I’ve been impressed with the Making Good folks ever since they launched the beautiful site 50 Ways to Get a Job that Makes Good. Recently, Inc published one of those fifty tips as a stand-alone article, “A Simple Trick to Find Mental Clarity.”

In short, Dev Aujla’s article in Inc provides the following challenge:

Today you are going to commit to removing all of your tolerations. The annoying broken zipper on your bag, the blind that doesn’t quite close, the fact you always run out of pens or that you never have a spare key when you need it: It’s time to get rid of them all and in the process find mental clarity.

This time, the challenge stuck. My book light’s batteries died? It’s not time to switch on the bright overhead light–it’s time to get new batteries. Too many episodes of My Cat from Hell made me realize that my cat’s microchip reflects the wrong address? It’s not time to assume the cat won’t run away–it’s time to find the cat’s paperwork, call the lost cat service, and update his address.

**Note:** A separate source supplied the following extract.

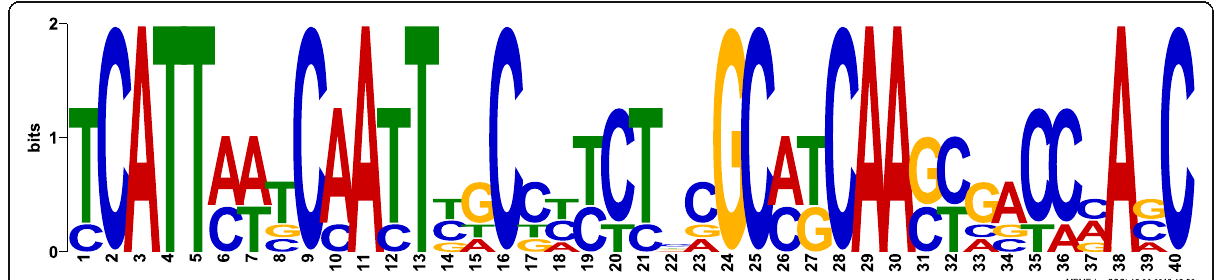
Fig. 4 Shared motif in the promoter sequence region of several P. sojae PL3-coding genes. The motif was identified by MEME-Suite analysis of aligned nucleotide sequences, up to 500bp upstream of the transcription start site for each PL3-coding gene. Five, out of eleven genes (XM_009532098.1, XM_009522992.1, XM_009523712.1, XM_009526562.1, and XM_009526401.1), contained this conserved motif, and its presence correlated with observed increases in transcriptional activity during pathogenicity. Size of base indicates relative level of conservation in the examined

I recently devoted a single lunch break last week to removing three items from my to-do list:

  • Deposit a check at the bank
  • Drop two library books off at the library
  • Drop a package off at the UPS store

And I still had time afterward for Starbucks with a friend!

Aujla suggests devoting $150 and a Sunday afternoon to fixing all of these tolerations. While I have spent more time and less money (and still have a number of things left to do–little things, like buying a new Brita filter I just ordered the replacement Brita filter and the light bulbs rather than type out that I hadn’t done it yet. So the big things left on my to-do list include scheduling And I just booked my oil change for next Saturday.)

Yes

While not very visually appealing, the paragraph above illustrates one simple truth: it often takes just about as much energy to worry about a problem as it does to solve the problem.

According to my mother, my maternal grandfather held a life philosophy that amounted, in brief, to: There’s no sense worrying about things you can’t change. This exercise suggests a companion philosophy: There’s no sense worrying about things you can change easily.